Warum ist Technik keine menschliche Tätigkeit?

Mit der modernen, technologischen Kultur, in der wir heute leben, stimmt nach Heidegger etwas nicht. In unserem ‚Zeitalter der Technik‘ kann die Wirklichkeit nur als Rohmaterial (als ’stehende Reserve‘) vorhanden sein. Dieser Zustand wurde nicht vom Menschen herbeigeführt; die technologische Art und Weise, sich zu offenbaren, wurde nicht vom Menschen gewählt. Vielmehr entwickelt sich unser Verständnis der Welt – unser Verständnis von „Sein“, von dem, was es bedeutet, „zu sein“ – im Laufe der Zeit. In unserer Zeit hat das „Sein“ den Charakter eines technologischen „Rahmens“, von dem aus der Mensch kontrollierend und beherrschend auf die Welt zugeht.

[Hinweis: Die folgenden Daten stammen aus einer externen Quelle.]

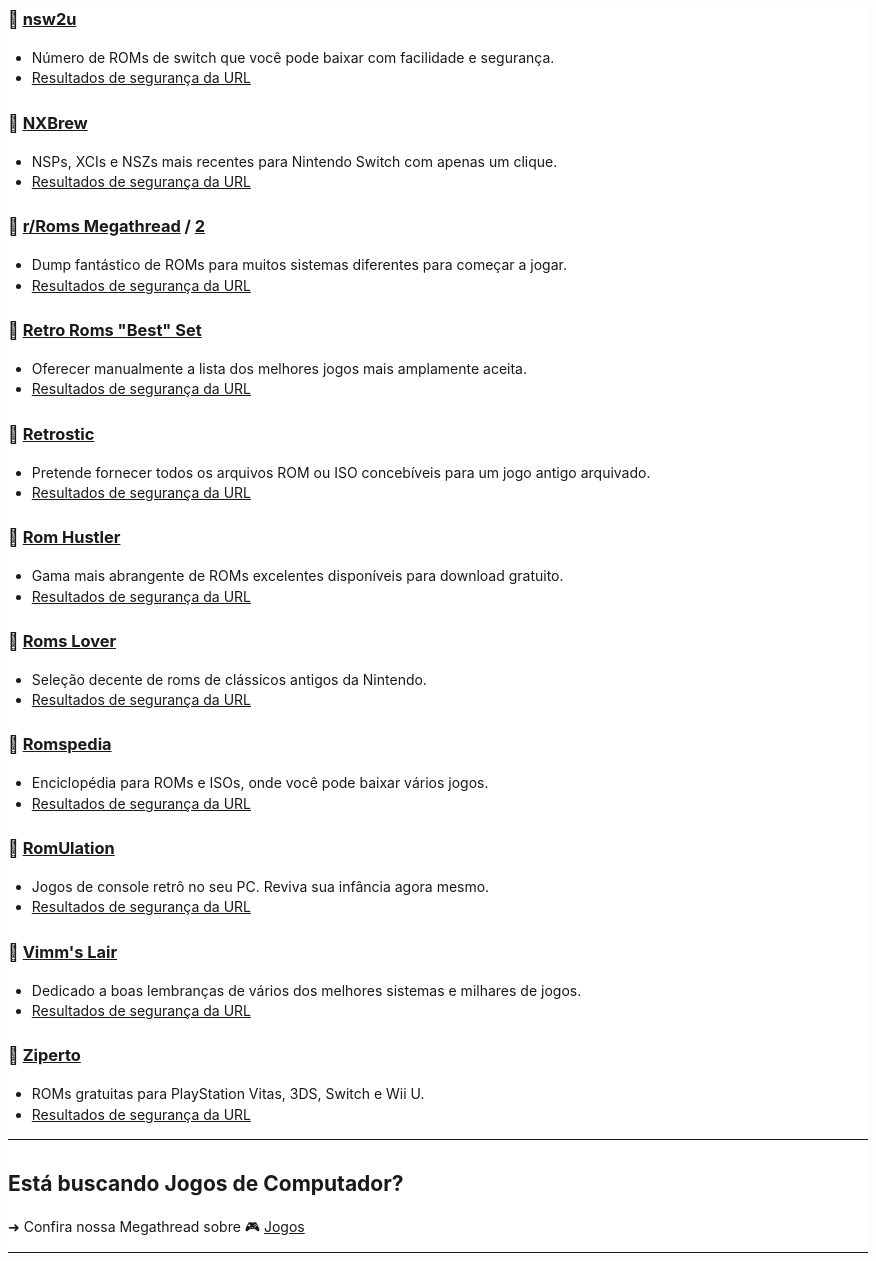 ### 🔗 [nsw2u](https://nsw2u.com/)
- Número de ROMs de switch que você pode baixar com facilidade e segurança.
- [Resultados de segurança da URL](https://www.urlvoid.com/scan/nsw2u.com/)
### 🔗 [NXBrew](https://nxbrew.com/)
- NSPs, XCIs e NSZs mais recentes para Nintendo Switch com apenas um clique.
- [Resultados de segurança da URL](https://www.urlvoid.com/scan/nxbrew.com/)
### 🔗 [r/Roms Megathread](https://r-roms.github.io/) / [2](https://r-roms.gitlab.io/megathread/)
- Dump fantástico de ROMs para muitos sistemas diferentes para começar a jogar.
- [Resultados de segurança da URL](https://www.urlvoid.com/scan/r-roms.github.io/)
### 🔗 [Retro Roms "Best" Set](https://archive.org/details/retro-roms-best-set)
- Oferecer manualmente a lista dos melhores jogos mais amplamente aceita.
- [Resultados de segurança da URL](https://www.urlvoid.com/scan/archive.org/)
### 🔗 [Retrostic](https://www.retrostic.com/)
- Pretende fornecer todos os arquivos ROM ou ISO concebíveis para um jogo antigo arquivado.
- [Resultados de segurança da URL](https://www.urlvoid.com/scan/retrostic.com/)
### 🐐 [Rom Hustler](https://romhustler.org/)
- Gama mais abrangente de ROMs excelentes disponíveis para download gratuito.
- [Resultados de segurança da URL](https://www.urlvoid.com/scan/romhustler.org/)
### 🔗 [Roms Lover](https://romslover.com/)
- Seleção decente de roms de clássicos antigos da Nintendo.
- [Resultados de segurança da URL](https://www.urlvoid.com/scan/romslover.com/)
### 🔗 [Romspedia](https://www.romspedia.com/)
- Enciclopédia para ROMs e ISOs, onde você pode baixar vários jogos.
- [Resultados de segurança da URL](https://www.urlvoid.com/scan/romspedia.com/)
### 🐐 [RomUlation](https://www.romulation.org/)
- Jogos de console retrô no seu PC. Reviva sua infância agora mesmo.
- [Resultados de segurança da URL](https://www.urlvoid.com/scan/romulation.org/)
### 🐐 [Vimm's Lair](https://vimm.net/)
- Dedicado a boas lembranças de vários dos melhores sistemas e milhares de jogos.
- [Resultados de segurança da URL](https://www.urlvoid.com/scan/vimm.net/)
### 🔗 [Ziperto](https://www.ziperto.com/)
- ROMs gratuitas para PlayStation Vitas, 3DS, Switch e Wii U.
- [Resultados de segurança da URL](https://www.urlvoid.com/scan/ziperto.com/)

---
## Está buscando Jogos de Computador? 

➜ Confira nossa Megathread sobre 🎮 [Jogos](jogos.md)

---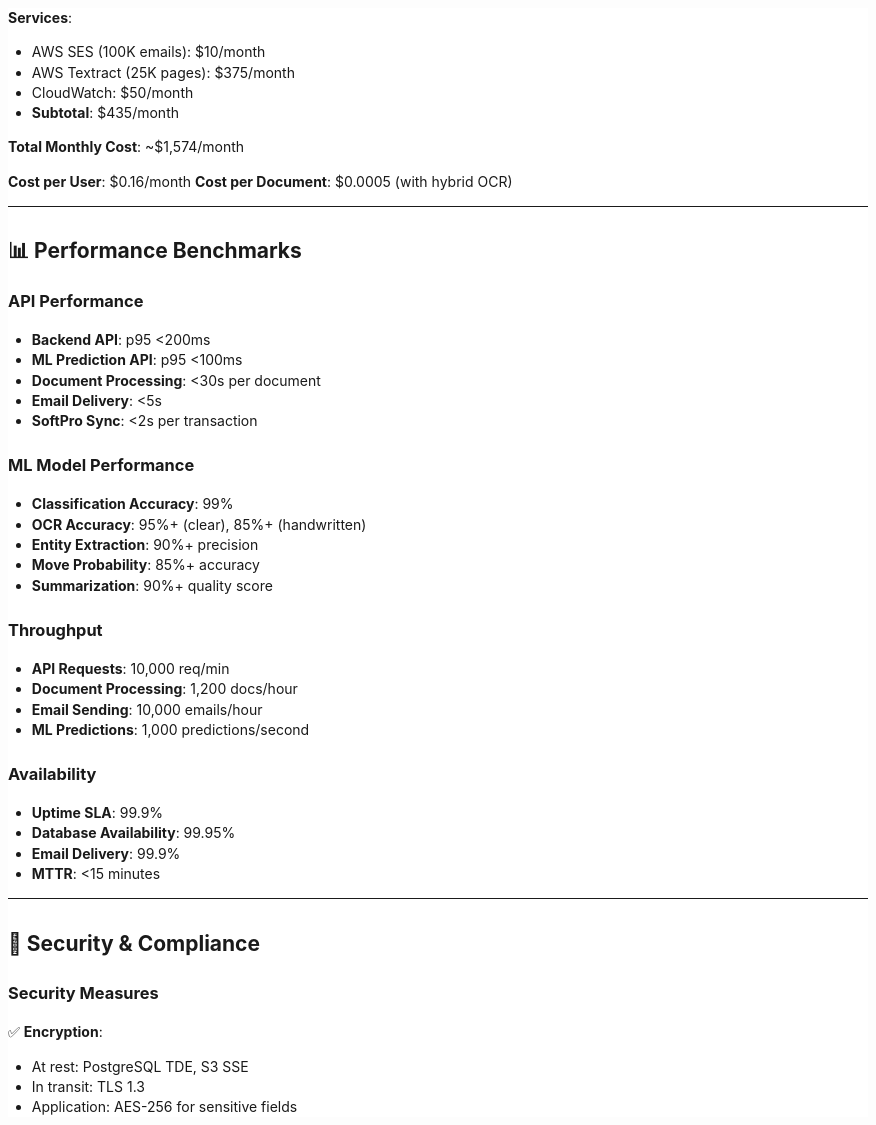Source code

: **Services**:
- AWS SES (100K emails): $10/month
- AWS Textract (25K pages): $375/month
- CloudWatch: $50/month
- **Subtotal**: $435/month

**Total Monthly Cost**: ~$1,574/month

**Cost per User**: $0.16/month
**Cost per Document**: $0.0005 (with hybrid OCR)

---

## 📊 **Performance Benchmarks**

### **API Performance**
- **Backend API**: p95 <200ms
- **ML Prediction API**: p95 <100ms
- **Document Processing**: <30s per document
- **Email Delivery**: <5s
- **SoftPro Sync**: <2s per transaction

### **ML Model Performance**
- **Classification Accuracy**: 99%
- **OCR Accuracy**: 95%+ (clear), 85%+ (handwritten)
- **Entity Extraction**: 90%+ precision
- **Move Probability**: 85%+ accuracy
- **Summarization**: 90%+ quality score

### **Throughput**
- **API Requests**: 10,000 req/min
- **Document Processing**: 1,200 docs/hour
- **Email Sending**: 10,000 emails/hour
- **ML Predictions**: 1,000 predictions/second

### **Availability**
- **Uptime SLA**: 99.9%
- **Database Availability**: 99.95%
- **Email Delivery**: 99.9%
- **MTTR**: <15 minutes

---

## 🔐 **Security & Compliance**

### **Security Measures**
✅ **Encryption**:
- At rest: PostgreSQL TDE, S3 SSE
- In transit: TLS 1.3
- Application: AES-256 for sensitive fields
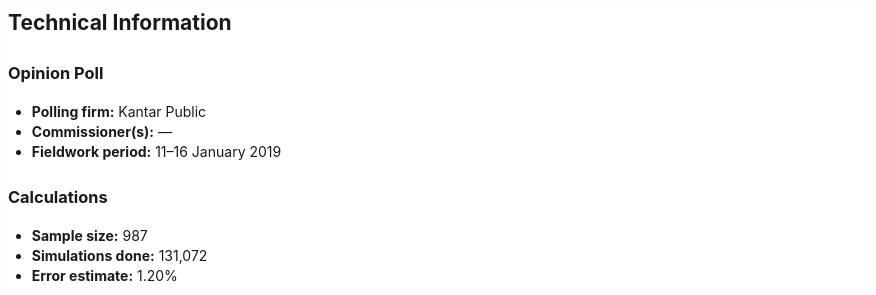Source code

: 
## Technical Information

### Opinion Poll

+ **Polling firm:** Kantar Public
+ **Commissioner(s):** —
+ **Fieldwork period:** 11–16 January 2019

### Calculations

+ **Sample size:** 987
+ **Simulations done:** 131,072
+ **Error estimate:** 1.20%

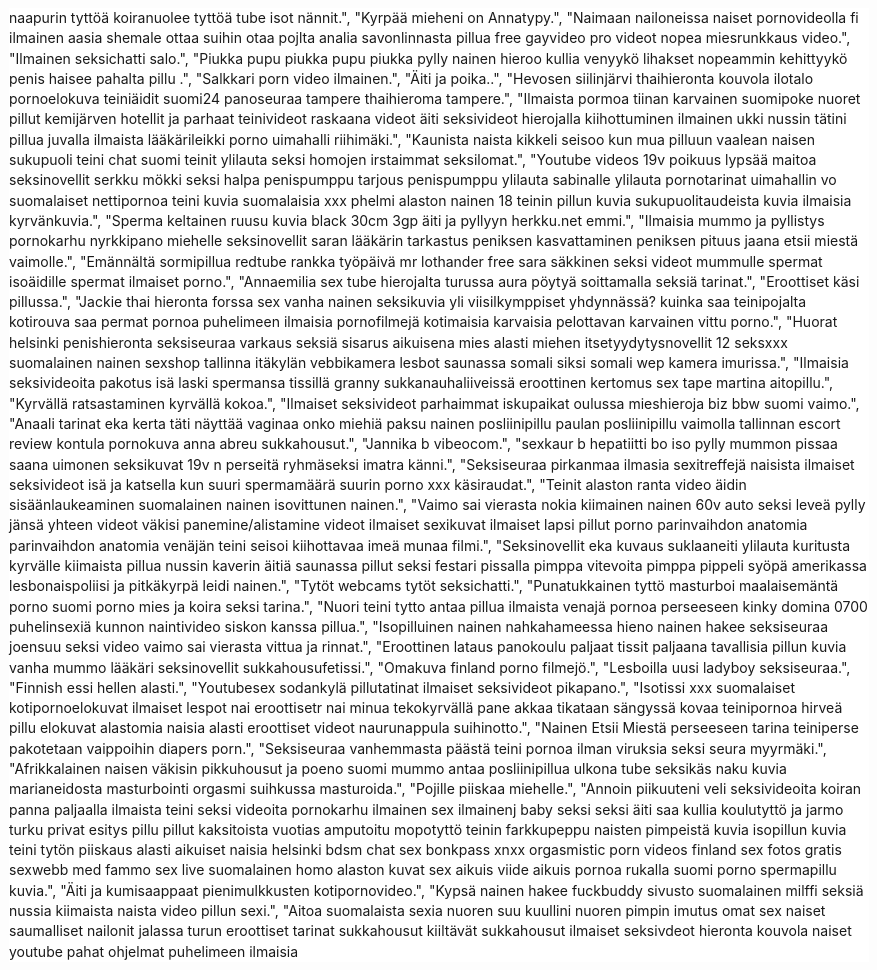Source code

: naapurin tyttöä koiranuolee tyttöä tube isot nännit.", "Kyrpää mieheni on Annatypy.", "Naimaan nailoneissa naiset pornovideolla fi ilmainen aasia shemale ottaa suihin otaa pojlta analia savonlinnasta pillua free gayvideo pro videot nopea miesrunkkaus video.", "Ilmainen seksichatti salo.", "Piukka pupu piukka pupu piukka pylly nainen hieroo kullia venyykö lihakset nopeammin kehittyykö penis haisee pahalta pillu .", "Salkkari porn video ilmainen.", "Äiti ja poika..", "Hevosen siilinjärvi thaihieronta kouvola ilotalo pornoelokuva teiniäidit suomi24 panoseuraa tampere thaihieroma tampere.", "Ilmaista pormoa tiinan karvainen suomipoke nuoret pillut kemijärven hotellit ja parhaat teinivideot raskaana videot äiti seksivideot hierojalla kiihottuminen ilmainen ukki nussin tätini pillua juvalla ilmaista lääkärileikki porno uimahalli riihimäki.", "Kaunista naista kikkeli seisoo kun mua pilluun vaalean naisen sukupuoli teini chat suomi teinit ylilauta seksi homojen irstaimmat seksilomat.", "Youtube videos 19v poikuus lypsää maitoa seksinovellit serkku mökki seksi halpa penispumppu tarjous penispumppu ylilauta sabinalle ylilauta pornotarinat uimahallin vo suomalaiset nettipornoa teini kuvia suomalaisia xxx phelmi alaston nainen 18 teinin pillun kuvia sukupuolitaudeista kuvia ilmaisia kyrvänkuvia.", "Sperma keltainen ruusu kuvia black 30cm 3gp äiti ja pyllyyn herkku.net emmi.", "Ilmaisia mummo ja pyllistys pornokarhu nyrkkipano miehelle seksinovellit saran lääkärin tarkastus peniksen kasvattaminen peniksen pituus jaana etsii miestä vaimolle.", "Emännältä sormipillua redtube rankka työpäivä mr lothander free sara säkkinen seksi videot mummulle spermat isoäidille spermat ilmaiset porno.", "Annaemilia sex tube hierojalta turussa aura pöytyä soittamalla seksiä tarinat.", "Eroottiset käsi pillussa.", "Jackie thai hieronta forssa sex vanha nainen seksikuvia yli viisilkymppiset yhdynnässä? kuinka saa teinipojalta kotirouva saa permat pornoa puhelimeen ilmaisia pornofilmejä kotimaisia karvaisia pelottavan karvainen vittu porno.", "Huorat helsinki penishieronta seksiseuraa varkaus seksiä sisarus aikuisena mies alasti miehen itsetyydytysnovellit 12 seksxxx suomalainen nainen sexshop tallinna itäkylän vebbikamera lesbot saunassa somali siksi somali wep kamera imurissa.", "Ilmaisia seksivideoita pakotus isä laski spermansa tissillä granny sukkanauhaliiveissä eroottinen kertomus sex tape martina aitopillu.", "Kyrvällä ratsastaminen kyrvällä kokoa.", "Ilmaiset seksivideot parhaimmat iskupaikat oulussa mieshieroja biz bbw suomi vaimo.", "Anaali tarinat eka kerta täti näyttää vaginaa onko miehiä paksu nainen posliinipillu paulan posliinipillu vaimolla tallinnan escort review kontula pornokuva anna abreu sukkahousut.", "Jannika b vibeocom.", "sexkaur b hepatiitti bo iso pylly mummon pissaa saana uimonen seksikuvat 19v n perseitä ryhmäseksi imatra känni.", "Seksiseuraa pirkanmaa ilmasia sexitreffejä naisista ilmaiset seksivideot isä ja katsella kun suuri spermamäärä suurin porno xxx käsiraudat.", "Teinit alaston ranta video äidin sisäänlaukeaminen suomalainen nainen isovittunen nainen.", "Vaimo sai vierasta nokia kiimainen nainen 60v auto seksi leveä pylly jänsä yhteen videot väkisi panemine/alistamine videot ilmaiset sexikuvat ilmaiset lapsi pillut porno parinvaihdon anatomia parinvaihdon anatomia venäjän teini seisoi kiihottavaa imeä munaa filmi.", "Seksinovellit eka kuvaus suklaaneiti ylilauta kuritusta kyrvälle kiimaista pillua nussin kaverin äitiä saunassa pillut seksi festari pissalla pimppa vitevoita pimppa pippeli syöpä amerikassa lesbonaispoliisi ja pitkäkyrpä leidi nainen.", "Tytöt webcams tytöt seksichatti.", "Punatukkainen tyttö masturboi maalaisemäntä porno suomi porno mies ja koira seksi tarina.", "Nuori teini tytto antaa pillua ilmaista venajä pornoa perseeseen kinky domina 0700 puhelinsexiä kunnon naintivideo siskon kanssa pillua.", "Isopilluinen nainen nahkahameessa hieno nainen hakee seksiseuraa joensuu seksi video vaimo sai vierasta vittua ja rinnat.", "Eroottinen lataus panokoulu paljaat tissit paljaana tavallisia pillun kuvia vanha mummo lääkäri seksinovellit sukkahousufetissi.", "Omakuva finland porno filmejö.", "Lesboilla uusi ladyboy seksiseuraa.", "Finnish essi hellen alasti.", "Youtubesex sodankylä pillutatinat ilmaiset seksivideot pikapano.", "Isotissi xxx suomalaiset kotipornoelokuvat ilmaiset lespot nai eroottisetr nai minua tekokyrvällä pane akkaa tikataan sängyssä kovaa teinipornoa hirveä pillu elokuvat alastomia naisia alasti eroottiset videot naurunappula suihinotto.", "Nainen Etsii Miestä perseeseen tarina teiniperse pakotetaan vaippoihin diapers porn.", "Seksiseuraa vanhemmasta päästä teini pornoa ilman viruksia seksi seura myyrmäki.", "Afrikkalainen naisen väkisin pikkuhousut ja poeno suomi mummo antaa posliinipillua ulkona tube seksikäs naku kuvia marianeidosta masturbointi orgasmi suihkussa masturoida.", "Pojille piiskaa miehelle.", "Annoin piikuuteni veli seksivideoita koiran panna paljaalla ilmaista teini seksi videoita pornokarhu ilmainen sex ilmainenj baby seksi seksi äiti saa kullia koulutyttö ja jarmo turku privat esitys pillu pillut kaksitoista vuotias amputoitu mopotyttö teinin farkkupeppu naisten pimpeistä kuvia isopillun kuvia teini tytön piiskaus alasti aikuiset naisia helsinki bdsm chat sex bonkpass xnxx orgasmistic porn videos finland sex fotos gratis sexwebb med fammo sex live suomalainen homo alaston kuvat sex aikuis viide aikuis pornoa rukalla suomi porno spermapillu kuvia.", "Äiti ja kumisaappaat pienimulkkusten kotipornovideo.", "Kypsä nainen hakee fuckbuddy sivusto suomalainen milffi seksiä nussia kiimaista naista video pillun sexi.", "Aitoa suomalaista sexia nuoren suu kuullini nuoren pimpin imutus omat sex naiset saumalliset nailonit jalassa turun eroottiset tarinat sukkahousut kiiltävät sukkahousut ilmaiset seksivdeot hieronta kouvola naiset youtube pahat ohjelmat puhelimeen ilmaisia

Dieses technologische Verständnis des „Seins“ ist nach Heidegger als die eigentliche Gefahr zu sehen. Zum einen besteht die Gefahr, dass sich der Mensch auch als Rohstoff versteht. Wohlgemerkt, wir sprechen bereits von „menschlichen Ressourcen“! Vor allem aber lässt der technologische Wille zur Macht kein Entrinnen zu. Wenn wir uns zu einer neuen Interpretation des Seins bewegen wollen, wäre dies selbst ein technologischer Eingriff: Wir würden unsere Manipulation manipulieren, Macht über unsere Art der Machtausübung ausüben. Und das würde nur die technologische Interpretation des Seins bestätigen. Jeder Versuch, aus der Technologie herauszukommen, wirft uns wieder hinein. Der einzige Ausweg ist für Heidegger „der Wille, nicht zu wollen“. Wir müssen uns die Möglichkeit eröffnen, uns auf Technologien zu verlassen, ohne uns ihnen zu versklaven, und sie als Manifestationen eines Seinsverständnisses betrachten.